Download or read book Data Mining Methods and Applications written by Kenneth D. Lawrence and published by CRC Press. This book was released on 2007-12-22 with total page 334 pages. Available in PDF, EPUB and Kindle. Book excerpt: With today's information explosion, many organizations are now able to access a wealth of valuable data. Unfortunately, most of these organizations find they are ill-equipped to organize this information, let alone put it to work for them. Gain a Competitive Advantage Employ data mining in research and forecasting Build models with data management

Book Data Mining and Predictive Analytics

Download or read book Data Mining and Predictive Analytics written by Daniel T. Larose and published by John Wiley & Sons. This book was released on 2015-02-19 with total page 827 pages. Available in PDF, EPUB and Kindle. Book excerpt: Learn methods of data analysis and their application to real-world data sets This updated second edition serves as an introduction to data mining methods and models, including association rules, clustering, neural networks, logistic regression, and multivariate analysis.
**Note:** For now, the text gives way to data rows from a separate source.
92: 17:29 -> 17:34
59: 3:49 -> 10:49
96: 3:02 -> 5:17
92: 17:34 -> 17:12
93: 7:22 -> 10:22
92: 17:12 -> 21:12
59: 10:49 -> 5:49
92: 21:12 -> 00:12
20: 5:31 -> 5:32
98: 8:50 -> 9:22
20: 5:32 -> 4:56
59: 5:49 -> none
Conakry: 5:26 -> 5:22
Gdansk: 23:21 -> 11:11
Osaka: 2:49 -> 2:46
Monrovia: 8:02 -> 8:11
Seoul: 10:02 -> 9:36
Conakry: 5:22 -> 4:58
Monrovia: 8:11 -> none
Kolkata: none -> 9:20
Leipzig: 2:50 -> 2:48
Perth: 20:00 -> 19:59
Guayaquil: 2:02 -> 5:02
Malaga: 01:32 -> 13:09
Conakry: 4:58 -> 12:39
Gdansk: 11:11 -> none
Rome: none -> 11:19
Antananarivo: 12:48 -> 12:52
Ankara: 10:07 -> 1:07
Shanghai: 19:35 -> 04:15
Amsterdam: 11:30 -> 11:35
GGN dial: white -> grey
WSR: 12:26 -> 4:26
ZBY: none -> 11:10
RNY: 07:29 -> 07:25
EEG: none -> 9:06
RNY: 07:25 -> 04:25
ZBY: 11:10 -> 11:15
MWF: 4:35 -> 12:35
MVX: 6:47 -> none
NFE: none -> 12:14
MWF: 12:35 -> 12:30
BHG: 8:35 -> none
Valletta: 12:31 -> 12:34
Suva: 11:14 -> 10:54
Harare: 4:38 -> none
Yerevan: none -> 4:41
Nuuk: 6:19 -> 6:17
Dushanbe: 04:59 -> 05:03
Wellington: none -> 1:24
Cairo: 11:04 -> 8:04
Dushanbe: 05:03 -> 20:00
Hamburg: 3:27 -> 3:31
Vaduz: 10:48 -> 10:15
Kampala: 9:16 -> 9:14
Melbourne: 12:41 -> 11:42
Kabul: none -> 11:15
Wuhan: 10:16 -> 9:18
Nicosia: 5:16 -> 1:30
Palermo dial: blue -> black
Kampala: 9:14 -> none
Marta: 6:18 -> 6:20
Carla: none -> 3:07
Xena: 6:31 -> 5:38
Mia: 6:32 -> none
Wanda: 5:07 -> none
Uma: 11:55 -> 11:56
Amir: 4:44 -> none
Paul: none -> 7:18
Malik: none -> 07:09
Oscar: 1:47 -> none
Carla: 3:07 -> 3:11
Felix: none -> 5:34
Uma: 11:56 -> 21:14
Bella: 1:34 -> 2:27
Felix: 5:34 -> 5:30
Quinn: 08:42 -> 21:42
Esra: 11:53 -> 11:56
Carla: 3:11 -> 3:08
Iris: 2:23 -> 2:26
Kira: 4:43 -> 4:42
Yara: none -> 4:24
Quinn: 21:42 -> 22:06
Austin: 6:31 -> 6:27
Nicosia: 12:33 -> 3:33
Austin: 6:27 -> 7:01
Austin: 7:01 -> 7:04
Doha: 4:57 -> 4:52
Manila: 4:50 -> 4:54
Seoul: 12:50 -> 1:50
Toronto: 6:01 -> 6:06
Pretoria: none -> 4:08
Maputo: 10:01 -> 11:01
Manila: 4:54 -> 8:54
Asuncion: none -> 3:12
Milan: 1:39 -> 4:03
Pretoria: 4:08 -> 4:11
The authors apply a unified “white box” approach to data mining methods and models. This approach is designed to walk readers through the operations and nuances of the various methods, using small data sets, so readers can gain an insight into the inner workings of the method under review. Chapters provide readers with hands-on analysis problems, representing an opportunity for readers to apply their newly-acquired data mining expertise to solving real problems using large, real-world data sets. Data Mining and Predictive Analytics: Offers comprehensive coverage of association rules, clustering, neural networks, logistic regression, multivariate analysis, and R statistical programming language Features over 750 chapter exercises, allowing readers to assess their understanding of the new material Provides a detailed case study that brings together the lessons learned in the book Includes access to the companion website, www.dataminingconsultant, with exclusive password-protected instructor content Data Mining and Predictive Analytics will appeal to computer science and statistic students, as well as students in MBA programs, and chief executives.